A worker bumblebee visits a columbine flower at Grand Teton National Park, Wyo.Michael Dillon

Bumblebees have earned a reputation as unlikely fliers, but mounting evidence suggests the bugs are high-achievers when it comes to flight.

One extreme species, a new study reports, is specially adapted to high-altitude flight, and — theoretically — can fly over the highest peak on Earth, Mount Everest.

Bumblebees caught on mountainsides in southern China, exhibited a willingness to fly up to 9,000 meters (29,527 feet) in simulated conditions — even though they live around 5,000 meters (16,404 feet) above sea level. Everest tops out at about 8,850 meters (29,000 feet).

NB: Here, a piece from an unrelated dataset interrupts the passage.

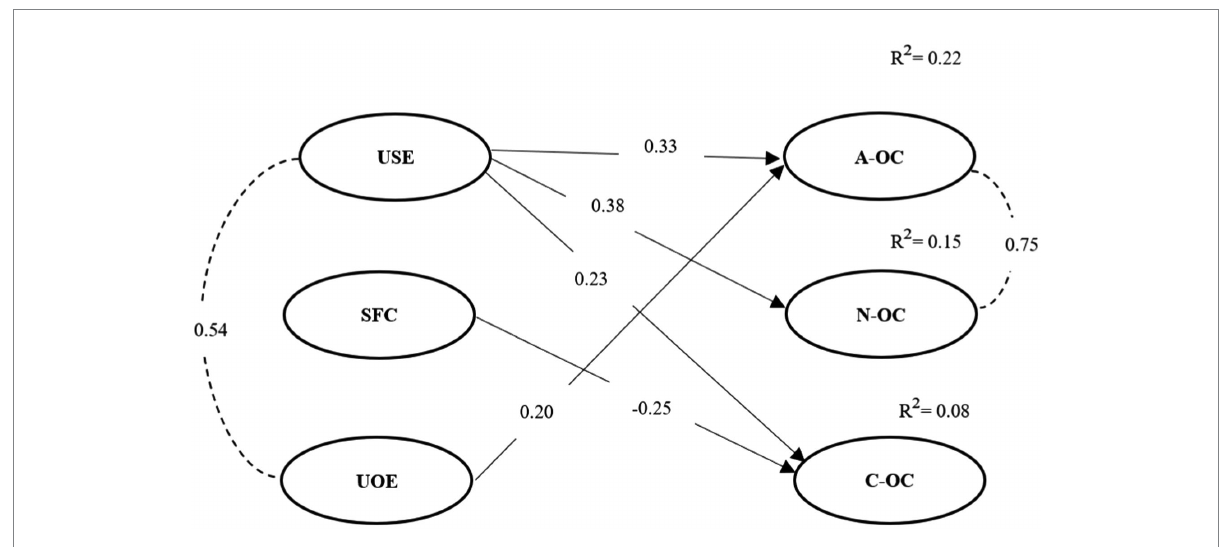
FIGURE 2 Structural model of the direct relationship between employees’ emotional awareness and organizational commitment.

"We were shocked," said Michael Dillon, a biologist at the University of Wyoming who was part of the bug capture party trekking through the Sichuan Prefecture in 2005.

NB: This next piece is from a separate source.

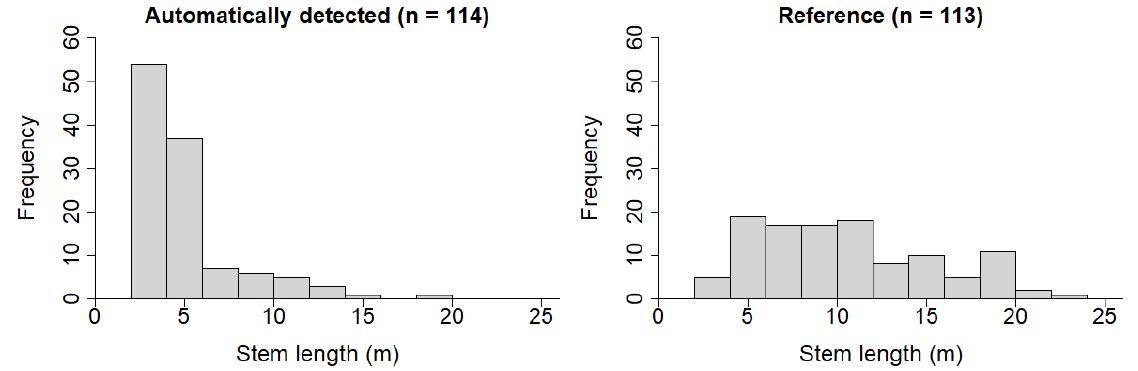
Figure 10. Distribution of the stem lengths on sample site Frohn_02.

"There is a perception that the bumblebees are bumbling fliers," he told NBC News. But their results proved otherwise.

As the air thins, bumblebees increase the arc through which their wings flap, getting a wider sweep of their wing with every beat. At the highest altitudes, their wing sweep was 15 percent wider.

Michael Dillon, left, and Wang Yong, a graduate student at Sichuan University use a flight chamber and video camera to study bumblebee flight near BaLangShang Pass in Southwest China.
Michael Dillon, left, and Wang Yong, a graduate student at Sichuan University use a flight chamber and video camera to study bumblebee flight near BaLangShang Pass in Southwest China.Michael Dillon

On the mountainside, the researchers caught and trapped the bugs in a vacuum-sealed jar. They gradually sucked out the air with a hand-pump, to mimic the feeling of thinning air and flying higher.

Bumblebees would climb to the second section of the jar up at a simulated "height" of 9,000 meters. At 9,200 meters, they'd take off and hover, and then collapse, the Dillon and co-author Robert Dudley report in the Wednesday edition of Biology Letters.

By comparison, bar-headed geese, among the world's highest-flying birds, can hit 6,400 meters (21,120 feet).

Have any bumblebees been spotted near the real peak? "Not that I know of!" Dillon told NBC News. "It is probably way too cold and there are likely no flowers."